Unfortunately, when she arrives unannounced in Brooklyn, her boyfriend,
Michael, is nowhere to be found and she spends most of the evening with
Michael’s father, Wayne, who is undergoing headache-inducing and
nausea-inducing chemotherapy treatments for prostate cancer. Oh, and lest I forget, Wayne’s wife
(Michael’s mother) has abandoned her family and is nowhere to be found,
although she may be in Costa Rica.
And
it all gets much worse. When Bernadette
is unable to connect with Michael, there really is nothing left for her to do
but return to Connecticut, which she does.
Before boarding her train home, however, she stops off at a bar where
she’s “lucky” enough not to be carded and where she allows herself to be picked
up by Marc, a man more than old enough to be her father, who whisks her off to
the China Town Holiday Inn where she distastefully (albeit enthusiastically)
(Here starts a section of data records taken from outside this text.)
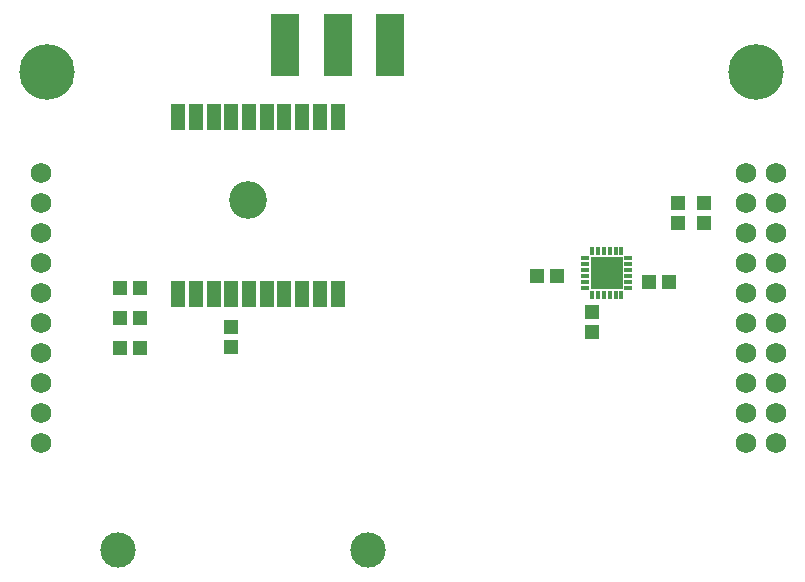
<source format=gts>
G75*
G70*
%OFA0B0*%
%FSLAX24Y24*%
%IPPOS*%
%LPD*%
%AMOC8*
5,1,8,0,0,1.08239X$1,22.5*
%
%ADD10C,0.0680*%
%ADD11C,0.1852*%
%ADD12R,0.0138X0.0256*%
%ADD13R,0.1063X0.1063*%
%ADD14R,0.0256X0.0138*%
%ADD15R,0.0513X0.0474*%
%ADD16R,0.0474X0.0513*%
%ADD17R,0.0474X0.0867*%
%ADD18C,0.1261*%
%ADD19R,0.0980X0.2080*%
%ADD20C,0.1175*%
D10*
X001960Y010567D03*
X001960Y011567D03*
X001960Y012567D03*
X001960Y013567D03*
X001960Y014567D03*
X001960Y015567D03*
X001960Y016567D03*
X001960Y017567D03*
X001960Y018567D03*
X001960Y019567D03*
X025460Y019567D03*
X026460Y019567D03*
X026460Y018567D03*
X026460Y017567D03*
X026460Y016567D03*
X026460Y015567D03*
X026460Y014567D03*
X026460Y013567D03*
X026460Y012567D03*
X026460Y011567D03*
X026460Y010567D03*
X025460Y010567D03*
X025460Y011567D03*
X025460Y012567D03*
X025460Y013567D03*
X025460Y014567D03*
X025460Y015567D03*
X025460Y016567D03*
X025460Y017567D03*
X025460Y018567D03*
D11*
X025771Y022941D03*
X002149Y022941D03*
D12*
X020313Y016978D03*
X020510Y016978D03*
X020707Y016978D03*
X020903Y016978D03*
X021100Y016978D03*
X021297Y016978D03*
X021297Y015522D03*
X021100Y015522D03*
X020903Y015522D03*
X020707Y015522D03*
X020510Y015522D03*
X020313Y015522D03*
D13*
X020805Y016250D03*
D14*
X021533Y016348D03*
X021533Y016152D03*
X021533Y015955D03*
X021533Y015758D03*
X021533Y016545D03*
X021533Y016742D03*
X020077Y016742D03*
X020077Y016545D03*
X020077Y016348D03*
X020077Y016152D03*
X020077Y015955D03*
X020077Y015758D03*
D15*
X019140Y016152D03*
X018470Y016152D03*
X022220Y015955D03*
X022890Y015955D03*
X023180Y017915D03*
X023180Y018585D03*
X024055Y018585D03*
X024055Y017915D03*
X005265Y015750D03*
X004595Y015750D03*
X004595Y014750D03*
X005265Y014750D03*
D16*
X005265Y013750D03*
X004595Y013750D03*
X008294Y013790D03*
X008294Y014460D03*
X020313Y014290D03*
X020313Y014960D03*
D17*
X011837Y015547D03*
X011247Y015547D03*
X010656Y015547D03*
X010066Y015547D03*
X009475Y015547D03*
X008885Y015547D03*
X008294Y015547D03*
X007704Y015547D03*
X007113Y015547D03*
X006523Y015547D03*
X006523Y021453D03*
X007113Y021453D03*
X007704Y021453D03*
X008294Y021453D03*
X008885Y021453D03*
X009475Y021453D03*
X010066Y021453D03*
X010656Y021453D03*
X011247Y021453D03*
X011837Y021453D03*
D18*
X008845Y018697D03*
D19*
X010097Y023865D03*
X011837Y023865D03*
X013577Y023865D03*
D20*
X004525Y007000D03*
X012835Y007000D03*
M02*

</source>
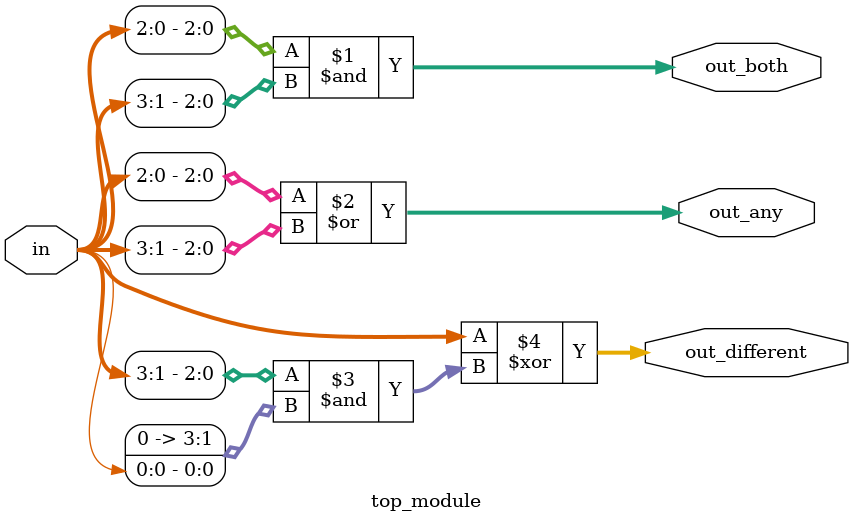
<source format=sv>
module top_module (
    input [3:0] in,
    output [2:0] out_both,
    output [3:1] out_any,
    output [3:0] out_different
);
    assign out_both = in[2:0] & in[3:1];
    assign out_any = in[2:0] | in[3:1];
    assign out_different = in ^ (in[3:1] & {1'b0, in[0]});
endmodule

</source>
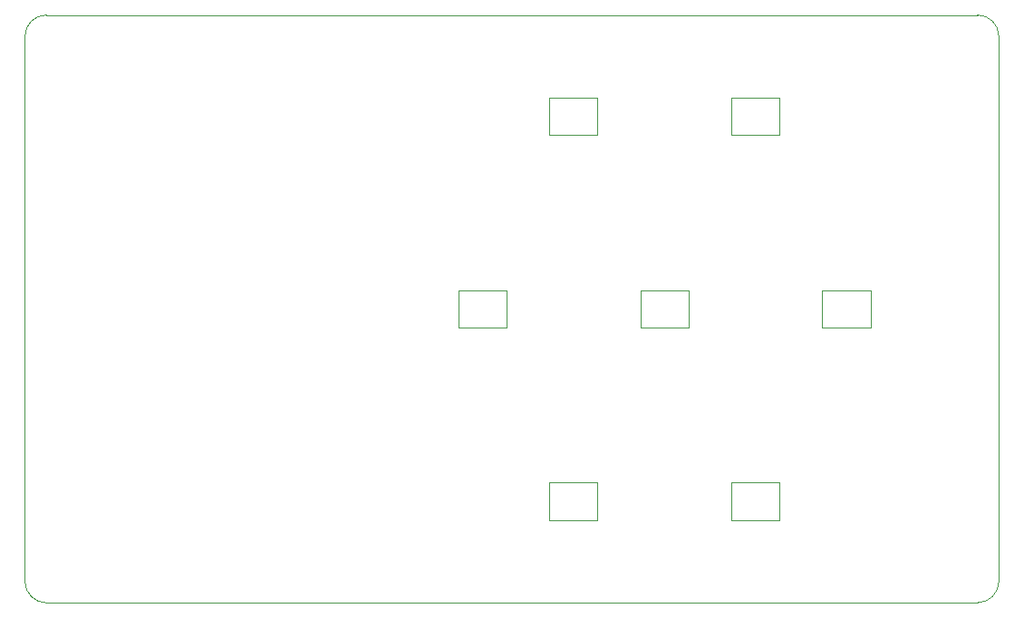
<source format=gm1>
G04 #@! TF.GenerationSoftware,KiCad,Pcbnew,(5.1.5)-3*
G04 #@! TF.CreationDate,2021-03-06T01:45:53+09:00*
G04 #@! TF.ProjectId,Nafuda,4e616675-6461-42e6-9b69-6361645f7063,rev?*
G04 #@! TF.SameCoordinates,Original*
G04 #@! TF.FileFunction,Profile,NP*
%FSLAX46Y46*%
G04 Gerber Fmt 4.6, Leading zero omitted, Abs format (unit mm)*
G04 Created by KiCad (PCBNEW (5.1.5)-3) date 2021-03-06 01:45:53*
%MOMM*%
%LPD*%
G04 APERTURE LIST*
%ADD10C,0.100000*%
G04 APERTURE END LIST*
D10*
X166000000Y-107750000D02*
X166000000Y-111250000D01*
X170500000Y-107750000D02*
X166000000Y-107750000D01*
X170500000Y-111250000D02*
X170500000Y-107750000D01*
X166000000Y-111250000D02*
X170500000Y-111250000D01*
X179000000Y-125750000D02*
X174500000Y-125750000D01*
X174500000Y-129250000D02*
X179000000Y-129250000D01*
X174500000Y-125750000D02*
X174500000Y-129250000D01*
X179000000Y-129250000D02*
X179000000Y-125750000D01*
X153500000Y-111250000D02*
X149000000Y-111250000D01*
X153500000Y-107750000D02*
X153500000Y-111250000D01*
X149000000Y-107750000D02*
X153500000Y-107750000D01*
X149000000Y-111250000D02*
X149000000Y-107750000D01*
X153500000Y-147250000D02*
X149000000Y-147250000D01*
X153500000Y-143750000D02*
X153500000Y-147250000D01*
X149000000Y-143750000D02*
X153500000Y-143750000D01*
X149000000Y-147250000D02*
X149000000Y-143750000D01*
X170500000Y-147250000D02*
X166000000Y-147250000D01*
X170500000Y-143750000D02*
X170500000Y-147250000D01*
X166000000Y-143750000D02*
X170500000Y-143750000D01*
X166000000Y-147250000D02*
X166000000Y-143750000D01*
X140500000Y-129250000D02*
X140500000Y-125750000D01*
X145000000Y-129250000D02*
X140500000Y-129250000D01*
X145000000Y-125750000D02*
X145000000Y-129250000D01*
X140500000Y-125750000D02*
X145000000Y-125750000D01*
X157500000Y-125750000D02*
X157500000Y-129250000D01*
X162000000Y-125750000D02*
X157500000Y-125750000D01*
X162000000Y-129250000D02*
X162000000Y-125750000D01*
X157500000Y-129250000D02*
X162000000Y-129250000D01*
X102000000Y-155000000D02*
G75*
G02X100000000Y-153000000I0J2000000D01*
G01*
X100000000Y-102000000D02*
G75*
G02X102000000Y-100000000I2000000J0D01*
G01*
X189000000Y-100000000D02*
G75*
G02X191000000Y-102000000I0J-2000000D01*
G01*
X191000000Y-153000000D02*
G75*
G02X189000000Y-155000000I-2000000J0D01*
G01*
X102000000Y-100000000D02*
X189000000Y-100000000D01*
X191000000Y-102000000D02*
X191000000Y-153000000D01*
X102000000Y-155000000D02*
X189000000Y-155000000D01*
X100000000Y-102000000D02*
X100000000Y-153000000D01*
M02*

</source>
participates with him in his pursuit of his masturbatory sexual fantasies. Once
he has “relieved” himself and fallen asleep, she has no qualms about further
“relieving” his wallet of $20. Then on
to Connecticut.
But
wait. Unfortunately, Bernadette doesn’t
have enough money to purchase a ticket that will get her all the way home so
she contacts her mother who drives for ninety minutes to pick her up in New
Haven. Eventually Bernadette hears from
Michael and learns that his father has committed suicide. Reluctantly she concludes that her
relationship with Michael is over too.
But not to worry. Bernadette’s
best friend, Briel, drives her to an abortion clinic and, while she undergoes a
couple of days of subsequent pain and discomfort, it’s nothing that can’t be
managed through some combination of pancakes, vanilla wafers, marijuana and
sheer willpower.
In
sum, it is all a consummate mess requiring a greater suspension of disbelief
than I, for one, am capable of mustering.
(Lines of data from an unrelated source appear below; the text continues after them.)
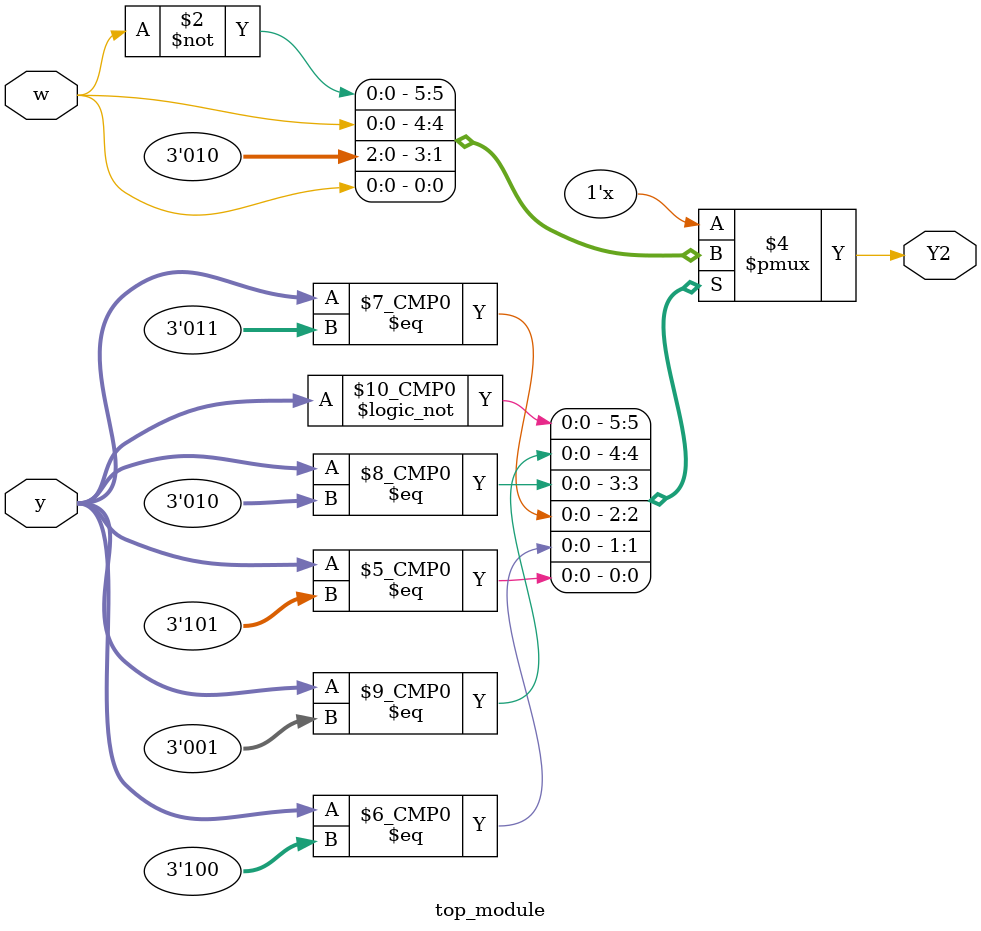
<source format=sv>
module top_module(
    input [3:1] y,
    input w,
    output reg Y2
);

always @(*) begin
    case (y)
        3'b000: Y2 = ~w;
        3'b001: Y2 = w;
        3'b010: Y2 = 1'b0;
        3'b011: Y2 = 1'b1;
        3'b100: Y2 = 1'b0;
        3'b101: Y2 = w;
        default: Y2 = 1'bx;
    endcase
end

endmodule

</source>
I find it quite preposterous, for example, that a sixteen-year-old girl
could simply leave her Connecticut boarding school with neither her mother’s
nor the school’s knowledge, take the train to New York, arrive unannounced at
her boyfriend’s home in Brooklyn, and remain out of touch with her family and
school for the better part of a day, without setting off alarm bells. And I find it equally incomprehensible that
her mother would be so nonchalant about her daughter’s behavior that she wouldn’t
mind driving for ninety minutes in the middle of the night to pick her up and,
given the circumstances, subsequently wouldn’t even “ground” her. Or that her school would let her off with
nothing more than a “warning.”
Similarly,
it is hardly believable that Bernadette would blithely accept the tawdry
request of a stranger old enough to be her father that she participate with him
in his sexual fantasies – and that no harm would come to her as a result. Or that she wouldn’t have insisted on being
with the boy she claimed to love so deeply in his greatest moment of need when
his father committed suicide. Or that
she could be so cavalier about her parent’s impending divorce or her own
abortion.
But
all of this presumes, of course, that the story that Bernadette has told – the
play is, in effect, an 80 minutes monologue – is fundamentally true and not
simply a figment of a young girl’s imagination.
Bernadette is, after all, a prevaricator: we know that she has lied to
any number of people about her name, her school, her birthplace, her parents’
occupations, and who knows what else?
She is also an aspiring short story writer and an accomplished actress. Might she not also be lying or fantasizing about
her abortion, Wayne’s death, her boyfriend, or her parents’ divorce?
My
speculation is that she is not. I think
that the fundamental premises of the play are meant to be believed (difficult
as that may be) but I am much less certain about such peripheral events as her
relationship with Marc or her casual encounters with strangers on the train. And therein lie the rubs: if we really can’t
tell how much of what we have been told should be accepted as true and how much
ought be perceived as a figment of Bernadette’s imagination, and if even that
which we believe we are expected to accept as true strains credulity, how then are
we to make sense of her coming-of-age passage?